Opposition-based binary competitive optimization algorithm using time-varying V-shape transfer function for feature selection

The feature selection problem is known as one of the most critical issues with several applications in classification. Certain features of a dataset do not usually contain useful information or play important roles in the data classification. It is possible to reduce the computational burden through the elimination of unnecessary features. This paper was conducted to propose an opposition-based binary competitive optimization algorithm, namely OBCOOA, to solve the wrapper-based feature selection problems. The basic idea of the competitive optimization algorithm (COOA) lies on the natural competition between different species to survive, which is a continuous algorithm inherently.

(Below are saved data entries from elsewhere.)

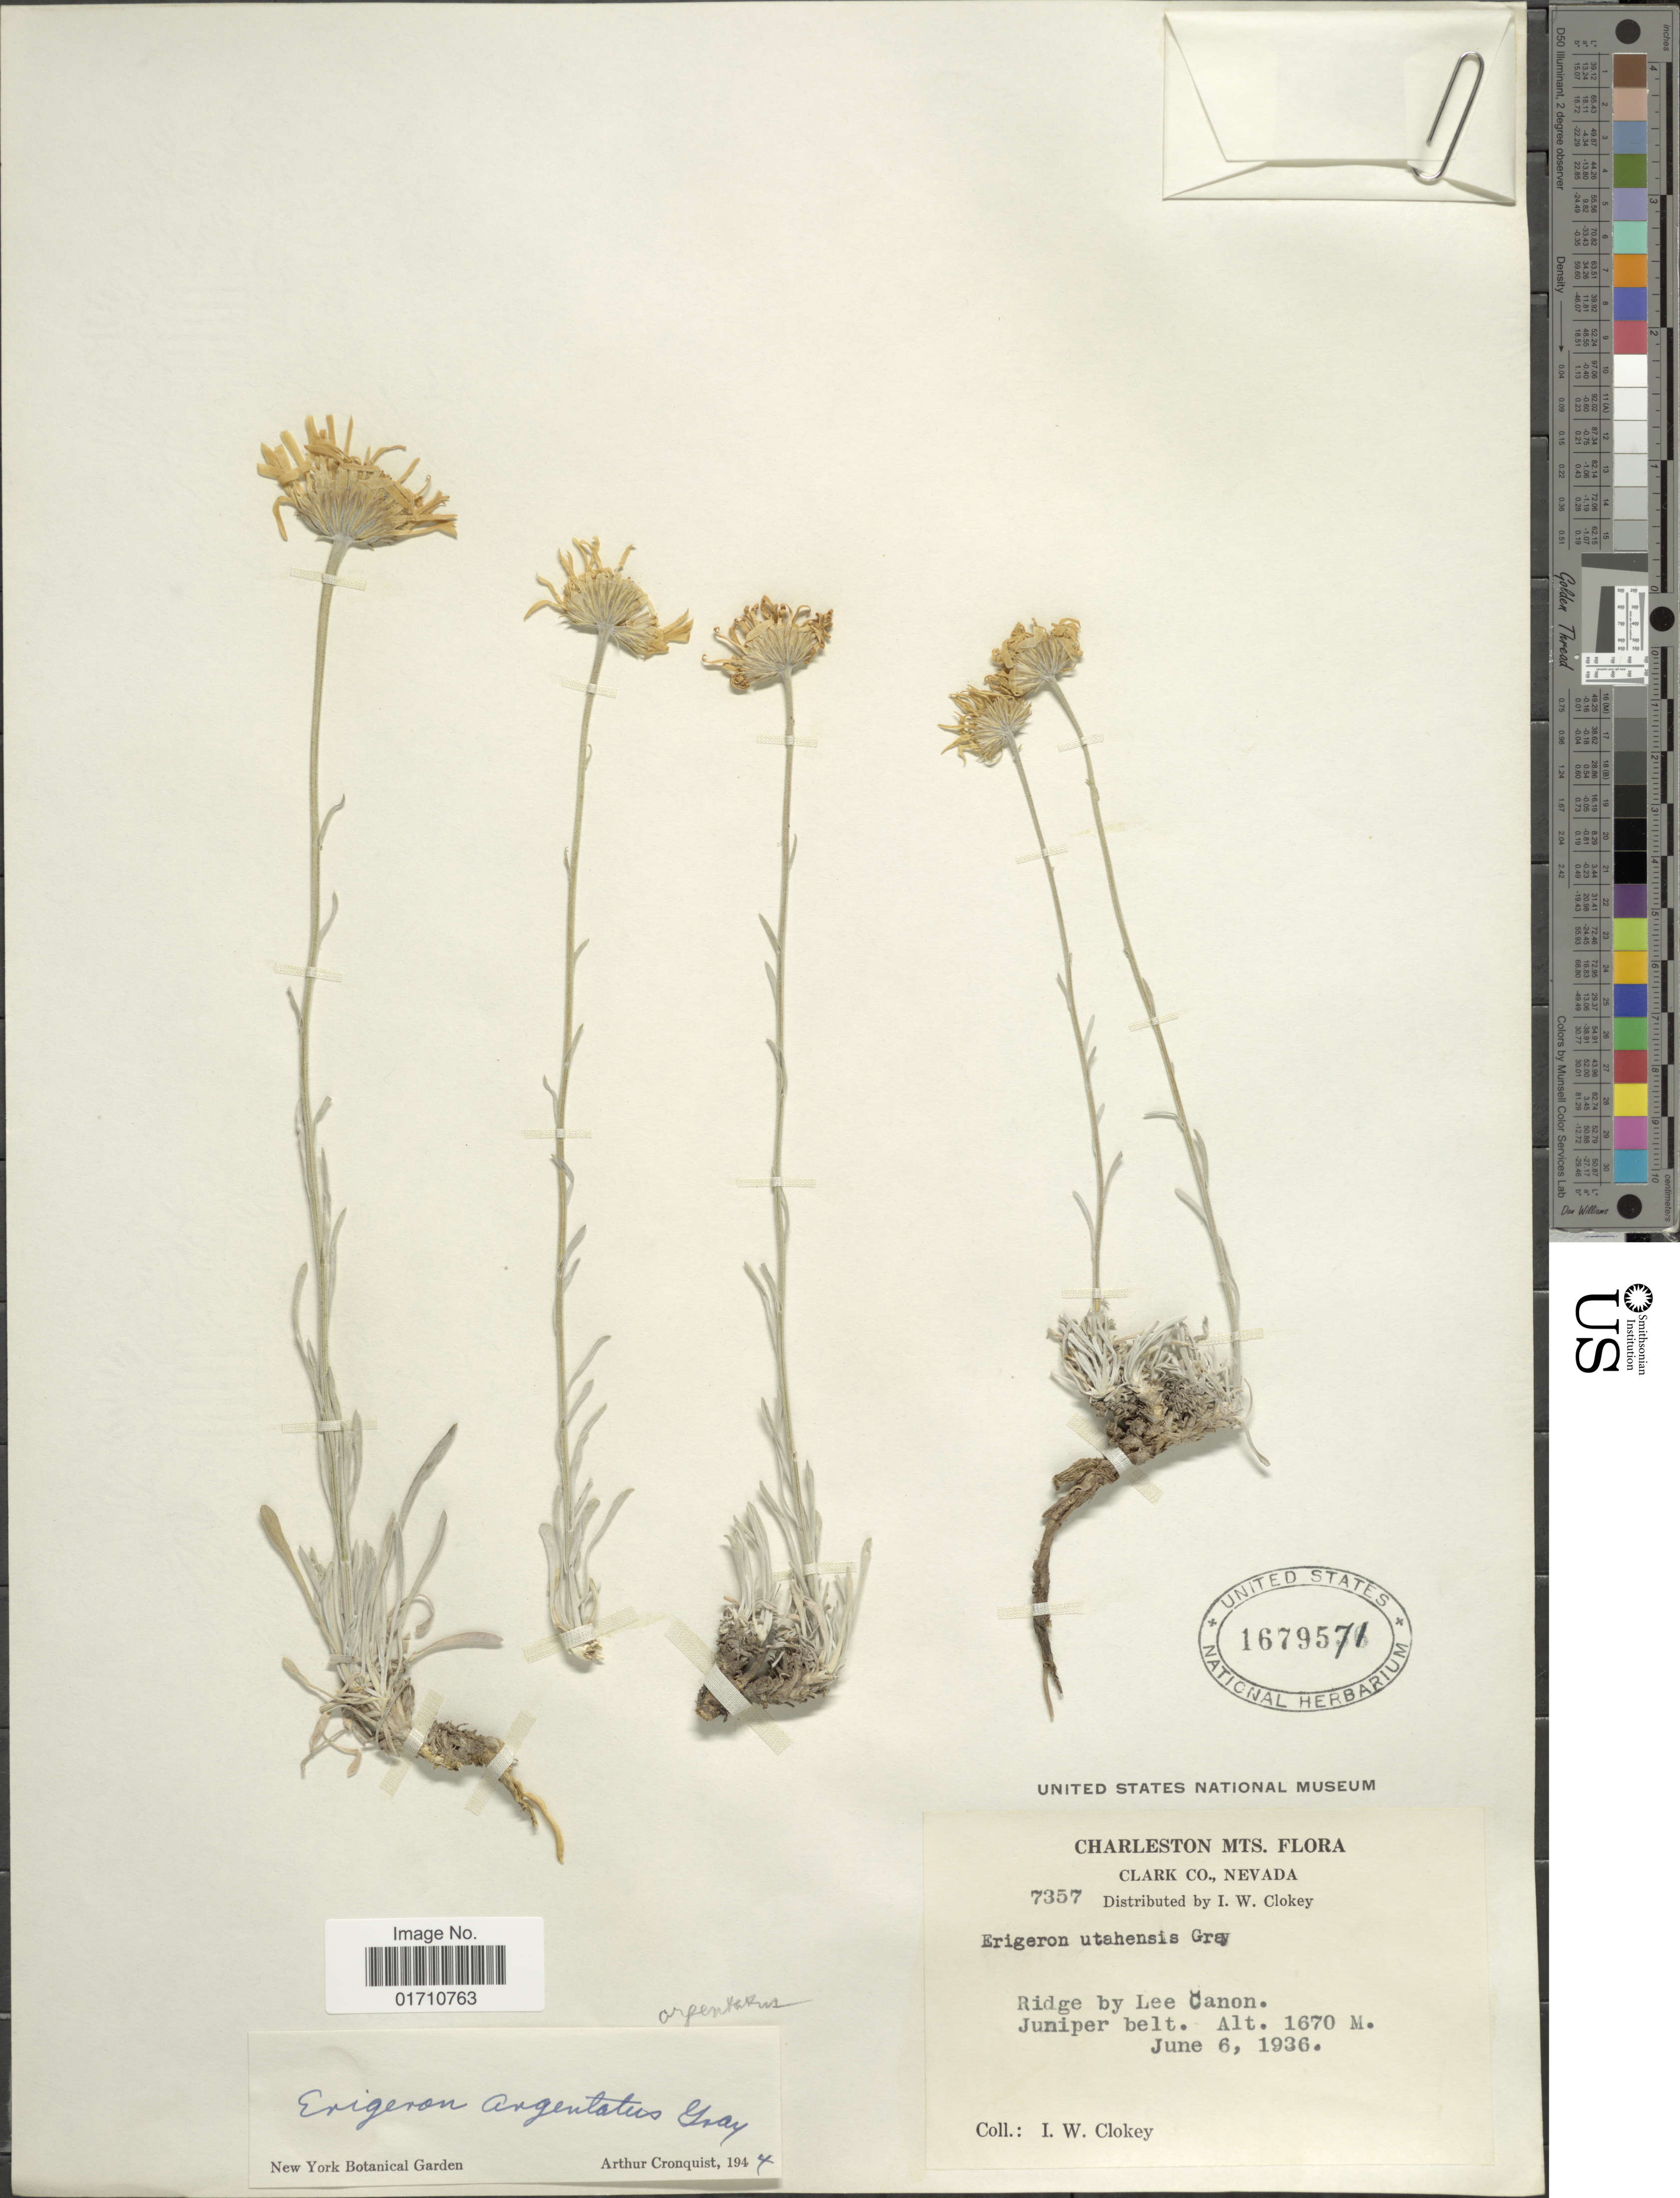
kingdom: Plantae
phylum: Tracheophyta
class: Magnoliopsida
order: Asterales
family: Asteraceae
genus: Erigeron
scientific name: Erigeron argentatus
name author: A. Gray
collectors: I. W. Clokey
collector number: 7357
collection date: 1936-06-06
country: United States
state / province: Nevada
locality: Charleston Mts, Clark Co., Ridge by Lee Canon, Juniper Belt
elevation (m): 1670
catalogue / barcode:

The present study entailed the main contributions as follows: primarily, a time-varying V-shape transfer function was used in the optimization process to present the binary version of the COOA algorithm, which established the right balance between the exploration and exploitation phases; secondly, in the proposed algorithm, the opposition-based learning mechanism was utilized to improve the diversity quality within the population members and to incorporate a suitable initial population. In the feature selection problem, the classification error rate and the number of selected features objective functions are usually adopted, which causes this problem to convert into a multi-objective optimization one. This research presented a single- and multi-objective approach from the proposed algorithm in order to solve the feature selection problem. The proposed algorithm was applied to 27 benchmark datasets, and the evaluation results were compared to the other well-known binary optimization algorithms. The experimental results indicated that the proposed algorithm has a better ability to find an optimal subset of features with the least classification error rate and the number of the selected features.